I’ve been away from the dog show game for some time. Thus I was struck anew by the parallels between these canine carnivals and the writers’ world. Human behavior can vary greatly but dogs generally find ways to rise above their baser instincts.
Thus, the wise person concedes that every dog is beautiful and every author’s book is memorable.

The following points are axiomatic for AKC (American Kennel Club), participants but they hold value for writers as well.

1. Do Your Paperwork
The American Kennel Club sets very specific rules for competing in dog shows. Bottom line— late or incomplete paperwork disqualifies an entry. Likewise, publishers and agents specify requirements on their websites. It astonishes me when otherwise intelligent beings grouse about being rejected for sending a 150,000 word unsolicited manuscript directly to an agent or editor. Read, digest and follow instructions if you want to compete.

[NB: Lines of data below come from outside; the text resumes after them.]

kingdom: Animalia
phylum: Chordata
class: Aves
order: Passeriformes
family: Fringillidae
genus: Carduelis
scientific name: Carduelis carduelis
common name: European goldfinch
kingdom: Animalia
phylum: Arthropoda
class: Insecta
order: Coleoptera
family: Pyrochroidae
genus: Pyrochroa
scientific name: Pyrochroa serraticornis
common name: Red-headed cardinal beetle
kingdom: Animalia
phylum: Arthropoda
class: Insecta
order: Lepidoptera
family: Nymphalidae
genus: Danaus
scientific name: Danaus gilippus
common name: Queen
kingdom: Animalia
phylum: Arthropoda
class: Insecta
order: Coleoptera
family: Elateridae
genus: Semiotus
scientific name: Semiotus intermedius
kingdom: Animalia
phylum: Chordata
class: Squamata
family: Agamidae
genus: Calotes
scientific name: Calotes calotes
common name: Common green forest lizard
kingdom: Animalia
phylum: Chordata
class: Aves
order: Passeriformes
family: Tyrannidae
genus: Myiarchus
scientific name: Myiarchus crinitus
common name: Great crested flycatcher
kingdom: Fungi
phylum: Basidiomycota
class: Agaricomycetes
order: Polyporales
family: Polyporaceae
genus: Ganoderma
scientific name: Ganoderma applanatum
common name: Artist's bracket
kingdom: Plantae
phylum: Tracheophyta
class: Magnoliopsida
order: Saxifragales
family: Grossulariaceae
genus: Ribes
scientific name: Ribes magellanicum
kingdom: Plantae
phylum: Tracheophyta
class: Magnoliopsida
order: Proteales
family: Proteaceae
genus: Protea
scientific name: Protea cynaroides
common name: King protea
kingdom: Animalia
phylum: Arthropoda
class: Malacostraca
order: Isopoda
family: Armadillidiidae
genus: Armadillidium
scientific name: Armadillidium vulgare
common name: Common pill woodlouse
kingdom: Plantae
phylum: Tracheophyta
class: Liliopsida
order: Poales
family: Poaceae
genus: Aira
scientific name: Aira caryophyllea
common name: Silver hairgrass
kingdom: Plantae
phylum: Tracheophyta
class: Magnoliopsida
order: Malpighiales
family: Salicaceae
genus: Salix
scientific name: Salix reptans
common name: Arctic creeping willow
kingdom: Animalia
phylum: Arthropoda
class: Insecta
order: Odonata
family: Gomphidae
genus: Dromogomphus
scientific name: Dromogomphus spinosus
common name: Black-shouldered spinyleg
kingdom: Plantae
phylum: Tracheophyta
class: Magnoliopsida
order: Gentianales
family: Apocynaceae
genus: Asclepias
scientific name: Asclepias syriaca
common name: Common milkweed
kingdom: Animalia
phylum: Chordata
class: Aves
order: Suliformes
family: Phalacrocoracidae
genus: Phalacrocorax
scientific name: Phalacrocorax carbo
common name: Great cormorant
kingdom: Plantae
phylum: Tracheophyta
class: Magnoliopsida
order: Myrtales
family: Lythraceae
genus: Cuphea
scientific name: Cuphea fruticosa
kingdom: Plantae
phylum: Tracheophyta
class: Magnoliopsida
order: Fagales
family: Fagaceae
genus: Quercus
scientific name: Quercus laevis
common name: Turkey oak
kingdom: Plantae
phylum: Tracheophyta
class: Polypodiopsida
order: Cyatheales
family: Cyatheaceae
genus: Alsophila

2. Grooming is essential. Always put your best paw (foot) forward. Dogs and their handlers accept this but not every writer agrees. A disheveled show dog will not win despite his/her distinguished pedigree. Too often writers believe that casual attire is synonomous with sloppy. Appointments with prospective editors, agents and peers are business meetings that require one to project a professional image. No self-respecting Sheltie would ever forget that.

3. Show your teeth to authority figures but don’t bite—SMILE.
Judges routinely examine a dog’s mouth to assess his bite and teeth. Bad behavior—even the slightest nip—may disqualify a dog for life. Growling shows bad temperment, a fatal flaw in the breed standard.
Writers have been known to snipe, grouse and snap at readers, reviewers, and publishers who displease them or offer unflattering criticism. THIS NEVER WORKS. Better to adopt the show dog style and grin while thinking about the bones (or bucks) to come. After all, no writer wants a reputation for being “difficult.” Better to suck it in and move on.

4. Refrain from barnyard behavior. Show dogs know that nuzzling, sniffing, challenging or God forbid mounting are strictly forbidden. Potty issues in the ring are embarrassing and unacceptable.
Unfortunately, the alcohol-fueled hilarity at conferences leads some writers to forget that. Fisticuffs, slanging matches or unlikely pairings tend to live in infamy. Remember, other writers are born storytellers who can immortalize your bad behavior. It is their nature.

5. Keep your composure and self-confidence even when you lose.
Show dogs realize that although each match has only three winners, the other competitors are not losers. They hold their heads high and prance out of the ring with their pride intact. Writers who watch others snag awards and honors often lose their confidence. Self-doubt has no place in the show ring or the literary field. Hold you head high and forge ahead. That’s what winners do.

Some authors complain that the publishing industry has gone to the dogs. That’s not such a bad thing is it?